— Compito 1 —
Stampa la parte del brano sullo zero nella storia compresa tra "C’è un’analoga tabella, che" e "nella scrittura orientale.", estremi inclusi.

— Brano di testo —
======

Lo zero nella storia

Gerbert d’Aurillac fu abate di Bobbio, oltre che papa dell’Anno Mille. È avvenuto più volte che nella città si sia parlato di lui e della sua opera, anche fuori dei convegni fra specialisti: è una rilevante gloria del posto, non solo per le importanti cariche che ricoprì, ma anche per il contributo che diede all’introduzione in Europa della scrittura dei numeri con il sistema che oggi usiamo in tutto il mondo: la scrittura posizionale. Gerberto era stato nella Penisola Iberica (occupata dagli Arabi dal “tempo che passàro i Mori / d’Africa il mar”, inizio sec VIII), e là conobbe il sistema arabico. L’ultima occasione di parlare dall’Abate è stata una relazione del professor Flavio Nuvolone a Genova, in Palazzo Ducale, nel corso di una due-giorni fra Genova e Bobbio, nell’ambito delle manifestazioni di “Genova capitale europea della cultura 2004”1. La relazione s’intitola “Gerberto svela i numeri all’Imperatore”. E parlando di numeri, capita di nominare lo zero, il quale non è un numero. Però …

***

I segni grafici attuali, arabici e nostri, sono i seguenti:


١

٢

٣

٤

٥

٦

٧

٨

٩

٠










°

1

2

3

4

5

6

7

8

9

0


C’è un’analoga tabella, che riporta altri caratteri con didascalia “arabo-orientale”, da intendersi come quella mutuata dagli Indiani. I segni assai diversi, ad eccezione delle cifre 1 e 9; al posto dello zero non c’è il puntino, ma un cerchietto vuoto, molto come quello indicato nella tabella nella seconda riga. Lo zero c’era già nella scrittura orientale.

======

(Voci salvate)
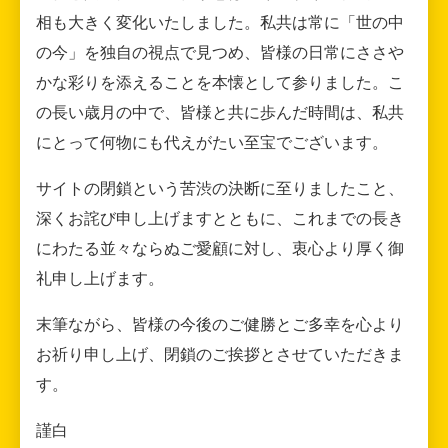
相も大きく変化いたしました。私共は常に「世の中
の今」を独自の視点で見つめ、皆様の日常にささや
かな彩りを添えることを本懐として参りました。こ
の長い歳月の中で、皆様と共に歩んだ時間は、私共
にとって何物にも代えがたい至宝でございます。
サイトの閉鎖という苦渋の決断に至りましたこと、
深くお詫び申し上げますとともに、これまでの長き
にわたる並々ならぬご愛顧に対し、衷心より厚く御
礼申し上げます。
末筆ながら、皆様の今後のご健勝とご多幸を心より
お祈り申し上げ、閉鎖のご挨拶とさせていただきま
す。
謹白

======

— Compito 2 —
Nei record, sostituisci "皆様" con "お客様" e riporta le righe senza altre modifiche. Lascia fuori le immagini.

— Risposta 1 —
C’è un’analoga tabella, che riporta altri caratteri con didascalia “arabo-orientale”, da intendersi come quella mutuata dagli Indiani. I segni assai diversi, ad eccezione delle cifre 1 e 9; al posto dello zero non c’è il puntino, ma un cerchietto vuoto, molto come quello indicato nella tabella nella seconda riga. Lo zero c’era già nella scrittura orientale.

— Risposta 2 —
相も大きく変化いたしました。私共は常に「世の中
の今」を独自の視点で見つめ、お客様の日常にささや
かな彩りを添えることを本懐として参りました。こ
の長い歳月の中で、お客様と共に歩んだ時間は、私共
にとって何物にも代えがたい至宝でございます。
サイトの閉鎖という苦渋の決断に至りましたこと、
深くお詫び申し上げますとともに、これまでの長き
にわたる並々ならぬご愛顧に対し、衷心より厚く御
礼申し上げます。
末筆ながら、お客様の今後のご健勝とご多幸を心より
お祈り申し上げ、閉鎖のご挨拶とさせていただきま
す。
謹白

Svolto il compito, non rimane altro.